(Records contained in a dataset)
------------------------------------
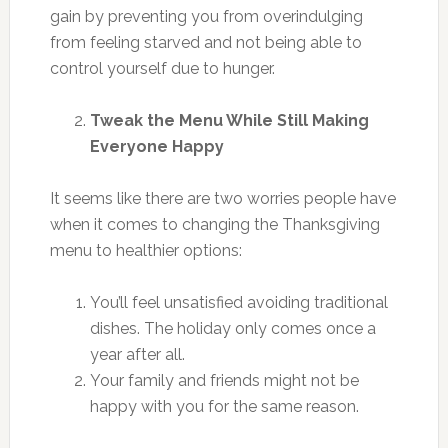
gain by preventing you from overindulging
from feeling starved and not being able to
control yourself due to hunger.
Tweak the Menu While Still Making
Everyone Happy
It seems like there are two worries people have
when it comes to changing the Thanksgiving
menu to healthier options:
You’ll feel unsatisfied avoiding traditional
dishes. The holiday only comes once a
year after all.
Your family and friends might not be
happy with you for the same reason.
------------------------------------
[Goal of the exercise]
For this exercise, retype the data above exactly and skip every image.

[Answer to this problem]
gain by preventing you from overindulging
from feeling starved and not being able to
control yourself due to hunger.
Tweak the Menu While Still Making
Everyone Happy
It seems like there are two worries people have
when it comes to changing the Thanksgiving
menu to healthier options:
You’ll feel unsatisfied avoiding traditional
dishes. The holiday only comes once a
year after all.
Your family and friends might not be
happy with you for the same reason.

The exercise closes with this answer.